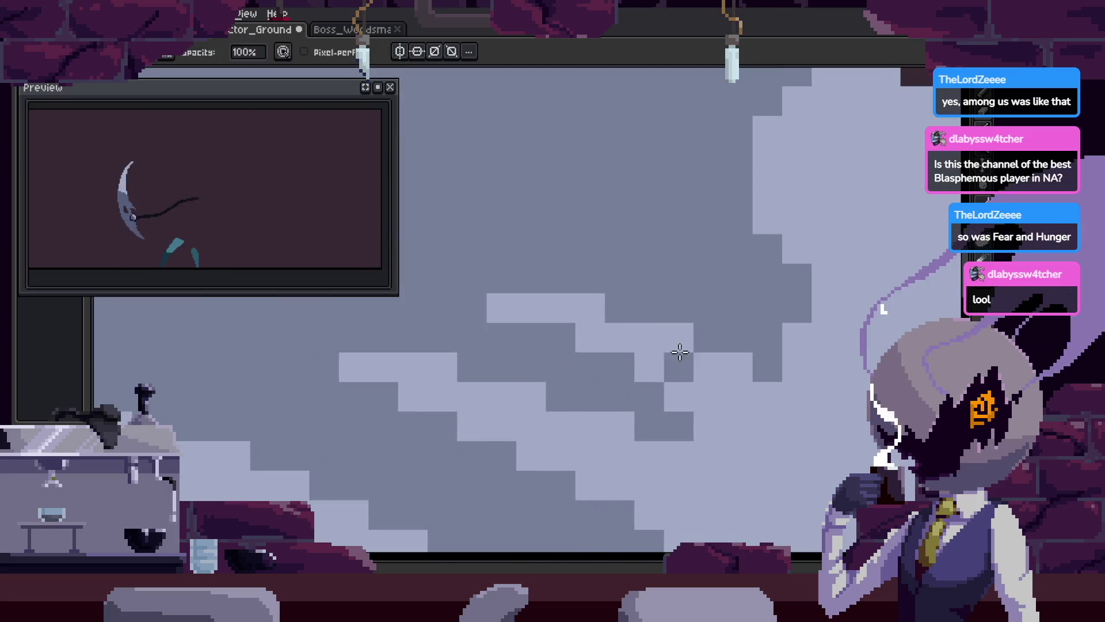
pyautogui.press('ctrl+z')
pyautogui.click(493, 295)
pyautogui.press('ctrl+s')
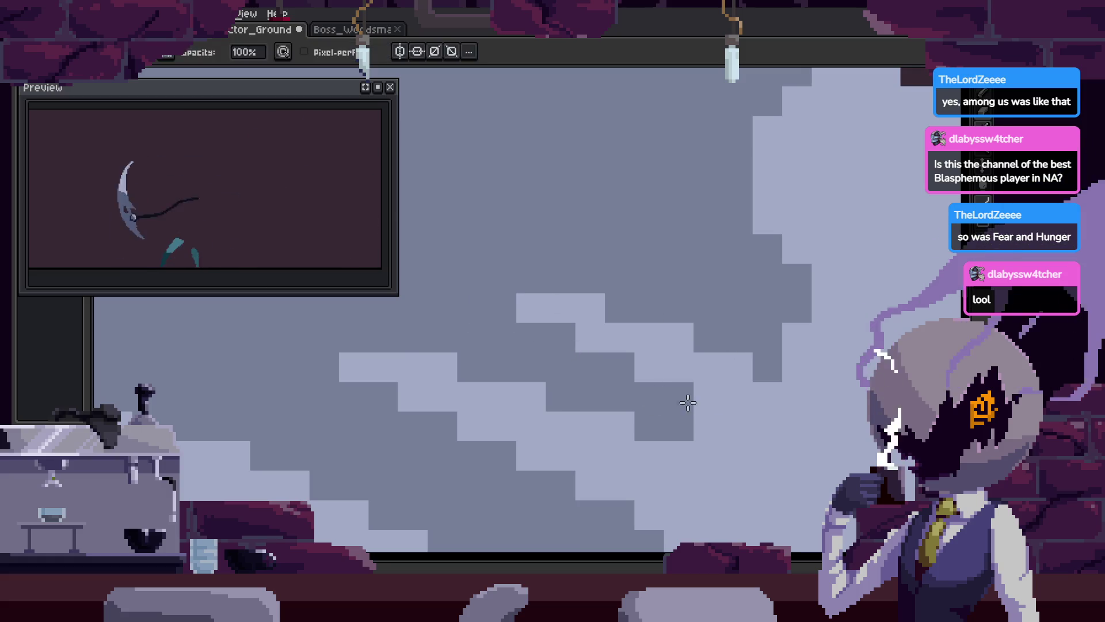
# Pan the view to another part of the slash and save the sprite
pyautogui.scroll(-4, 671, 347)
pyautogui.press('h')
pyautogui.press('z')
pyautogui.scroll(4, 677, 245)
pyautogui.scroll(2, 677, 245)
pyautogui.moveTo(740, 131)
pyautogui.mouseDown()
pyautogui.moveTo(698, 372)
pyautogui.moveTo(728, 306)
pyautogui.moveTo(747, 301)
pyautogui.mouseUp()
pyautogui.press('ctrl+s')
pyautogui.scroll(-3, 701, 319)
pyautogui.press('i')
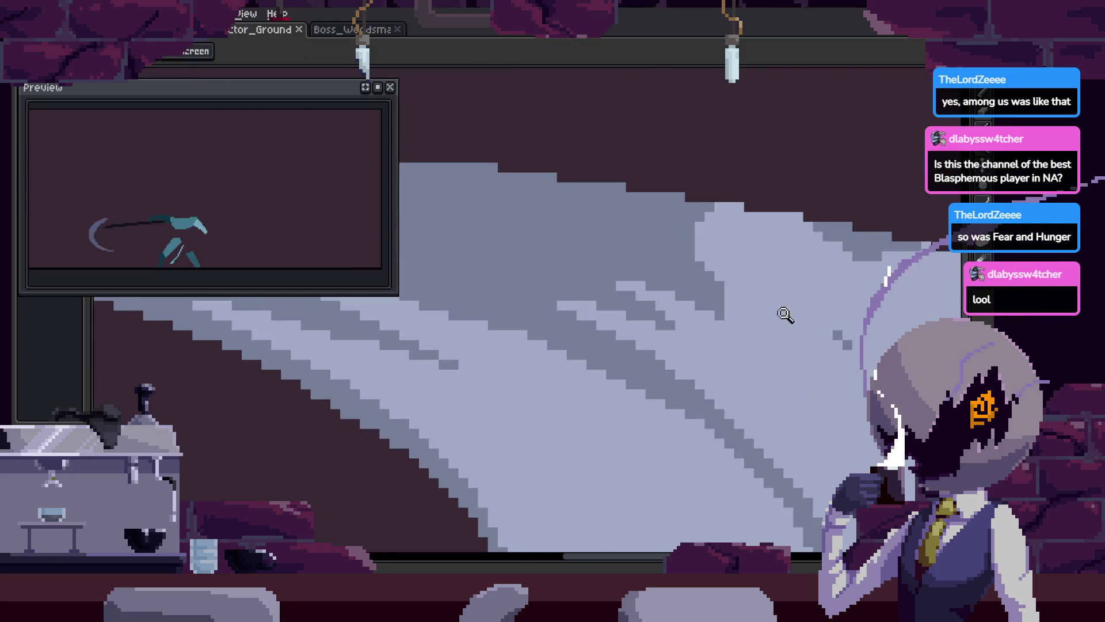
pyautogui.scroll(3, 653, 276)
pyautogui.press('b')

········

- What is expected: Could you reproduce exactly, and only, the lines from the start of the records through the line containing "pyautogui.scroll(4, 677, 245)", leaving out the pictures?

- Result of the exercise:
pyautogui.press('ctrl+z')
pyautogui.click(493, 295)
pyautogui.press('ctrl+s')
# Pan the view to another part of the slash and save the sprite
pyautogui.scroll(-4, 671, 347)
pyautogui.press('h')
pyautogui.press('z')
pyautogui.scroll(4, 677, 245)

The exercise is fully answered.